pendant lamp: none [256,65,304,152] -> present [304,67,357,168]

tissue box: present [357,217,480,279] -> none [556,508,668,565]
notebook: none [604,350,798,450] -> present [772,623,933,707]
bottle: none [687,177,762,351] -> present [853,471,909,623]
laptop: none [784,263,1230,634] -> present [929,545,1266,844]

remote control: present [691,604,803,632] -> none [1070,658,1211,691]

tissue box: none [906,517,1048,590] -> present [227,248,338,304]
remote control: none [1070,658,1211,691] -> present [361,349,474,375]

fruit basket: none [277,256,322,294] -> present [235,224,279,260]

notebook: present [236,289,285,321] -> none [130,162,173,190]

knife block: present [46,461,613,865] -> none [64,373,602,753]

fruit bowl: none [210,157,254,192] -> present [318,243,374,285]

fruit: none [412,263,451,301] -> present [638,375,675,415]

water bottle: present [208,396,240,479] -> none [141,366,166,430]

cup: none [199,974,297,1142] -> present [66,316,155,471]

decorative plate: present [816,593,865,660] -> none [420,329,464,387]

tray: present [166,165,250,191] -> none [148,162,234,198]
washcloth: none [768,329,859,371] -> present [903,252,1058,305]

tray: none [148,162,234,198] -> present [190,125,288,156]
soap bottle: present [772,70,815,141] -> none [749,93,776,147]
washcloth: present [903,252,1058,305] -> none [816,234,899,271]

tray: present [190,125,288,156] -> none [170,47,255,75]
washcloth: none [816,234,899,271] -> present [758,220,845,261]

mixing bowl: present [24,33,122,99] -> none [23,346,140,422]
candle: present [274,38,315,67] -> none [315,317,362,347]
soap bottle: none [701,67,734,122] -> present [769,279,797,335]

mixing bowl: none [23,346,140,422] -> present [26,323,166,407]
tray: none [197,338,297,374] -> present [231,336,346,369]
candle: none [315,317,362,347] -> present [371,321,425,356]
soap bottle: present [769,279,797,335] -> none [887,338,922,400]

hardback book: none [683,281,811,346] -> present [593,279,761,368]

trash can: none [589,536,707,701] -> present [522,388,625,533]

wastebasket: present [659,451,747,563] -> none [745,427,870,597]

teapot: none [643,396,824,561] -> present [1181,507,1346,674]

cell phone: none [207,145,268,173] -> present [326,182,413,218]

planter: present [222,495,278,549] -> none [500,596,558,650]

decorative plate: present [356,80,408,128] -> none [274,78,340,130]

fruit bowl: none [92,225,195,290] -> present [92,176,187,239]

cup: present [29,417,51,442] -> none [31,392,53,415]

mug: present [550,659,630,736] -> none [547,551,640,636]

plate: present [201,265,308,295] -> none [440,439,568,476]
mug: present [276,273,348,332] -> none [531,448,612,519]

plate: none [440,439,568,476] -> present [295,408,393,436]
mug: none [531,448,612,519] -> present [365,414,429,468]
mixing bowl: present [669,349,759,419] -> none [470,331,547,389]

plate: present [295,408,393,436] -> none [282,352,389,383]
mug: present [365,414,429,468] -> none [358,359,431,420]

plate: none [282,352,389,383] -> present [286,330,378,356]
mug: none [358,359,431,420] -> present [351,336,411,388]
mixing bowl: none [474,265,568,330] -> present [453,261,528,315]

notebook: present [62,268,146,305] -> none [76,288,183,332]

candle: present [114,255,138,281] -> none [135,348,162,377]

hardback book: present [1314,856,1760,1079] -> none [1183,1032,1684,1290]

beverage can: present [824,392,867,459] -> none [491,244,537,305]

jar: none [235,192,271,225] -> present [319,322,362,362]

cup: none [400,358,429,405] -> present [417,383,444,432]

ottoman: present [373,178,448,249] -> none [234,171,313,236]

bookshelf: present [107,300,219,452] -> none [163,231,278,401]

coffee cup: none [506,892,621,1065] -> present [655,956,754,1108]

### PROBLEM REQUIREMENTS
Repeat the whole listing exactly, with no omissions.

### YOUR RESPONSE
pendant lamp: none [256,65,304,152] -> present [304,67,357,168]

tissue box: present [357,217,480,279] -> none [556,508,668,565]
notebook: none [604,350,798,450] -> present [772,623,933,707]
bottle: none [687,177,762,351] -> present [853,471,909,623]
laptop: none [784,263,1230,634] -> present [929,545,1266,844]

remote control: present [691,604,803,632] -> none [1070,658,1211,691]

tissue box: none [906,517,1048,590] -> present [227,248,338,304]
remote control: none [1070,658,1211,691] -> present [361,349,474,375]

fruit basket: none [277,256,322,294] -> present [235,224,279,260]

notebook: present [236,289,285,321] -> none [130,162,173,190]

knife block: present [46,461,613,865] -> none [64,373,602,753]

fruit bowl: none [210,157,254,192] -> present [318,243,374,285]

fruit: none [412,263,451,301] -> present [638,375,675,415]

water bottle: present [208,396,240,479] -> none [141,366,166,430]

cup: none [199,974,297,1142] -> present [66,316,155,471]

decorative plate: present [816,593,865,660] -> none [420,329,464,387]

tray: present [166,165,250,191] -> none [148,162,234,198]
washcloth: none [768,329,859,371] -> present [903,252,1058,305]

tray: none [148,162,234,198] -> present [190,125,288,156]
soap bottle: present [772,70,815,141] -> none [749,93,776,147]
washcloth: present [903,252,1058,305] -> none [816,234,899,271]

tray: present [190,125,288,156] -> none [170,47,255,75]
washcloth: none [816,234,899,271] -> present [758,220,845,261]

mixing bowl: present [24,33,122,99] -> none [23,346,140,422]
candle: present [274,38,315,67] -> none [315,317,362,347]
soap bottle: none [701,67,734,122] -> present [769,279,797,335]

mixing bowl: none [23,346,140,422] -> present [26,323,166,407]
tray: none [197,338,297,374] -> present [231,336,346,369]
candle: none [315,317,362,347] -> present [371,321,425,356]
soap bottle: present [769,279,797,335] -> none [887,338,922,400]

hardback book: none [683,281,811,346] -> present [593,279,761,368]

trash can: none [589,536,707,701] -> present [522,388,625,533]

wastebasket: present [659,451,747,563] -> none [745,427,870,597]

teapot: none [643,396,824,561] -> present [1181,507,1346,674]

cell phone: none [207,145,268,173] -> present [326,182,413,218]

planter: present [222,495,278,549] -> none [500,596,558,650]

decorative plate: present [356,80,408,128] -> none [274,78,340,130]

fruit bowl: none [92,225,195,290] -> present [92,176,187,239]

cup: present [29,417,51,442] -> none [31,392,53,415]

mug: present [550,659,630,736] -> none [547,551,640,636]

plate: present [201,265,308,295] -> none [440,439,568,476]
mug: present [276,273,348,332] -> none [531,448,612,519]

plate: none [440,439,568,476] -> present [295,408,393,436]
mug: none [531,448,612,519] -> present [365,414,429,468]
mixing bowl: present [669,349,759,419] -> none [470,331,547,389]

plate: present [295,408,393,436] -> none [282,352,389,383]
mug: present [365,414,429,468] -> none [358,359,431,420]

plate: none [282,352,389,383] -> present [286,330,378,356]
mug: none [358,359,431,420] -> present [351,336,411,388]
mixing bowl: none [474,265,568,330] -> present [453,261,528,315]

notebook: present [62,268,146,305] -> none [76,288,183,332]

candle: present [114,255,138,281] -> none [135,348,162,377]

hardback book: present [1314,856,1760,1079] -> none [1183,1032,1684,1290]

beverage can: present [824,392,867,459] -> none [491,244,537,305]

jar: none [235,192,271,225] -> present [319,322,362,362]

cup: none [400,358,429,405] -> present [417,383,444,432]

ottoman: present [373,178,448,249] -> none [234,171,313,236]

bookshelf: present [107,300,219,452] -> none [163,231,278,401]

coffee cup: none [506,892,621,1065] -> present [655,956,754,1108]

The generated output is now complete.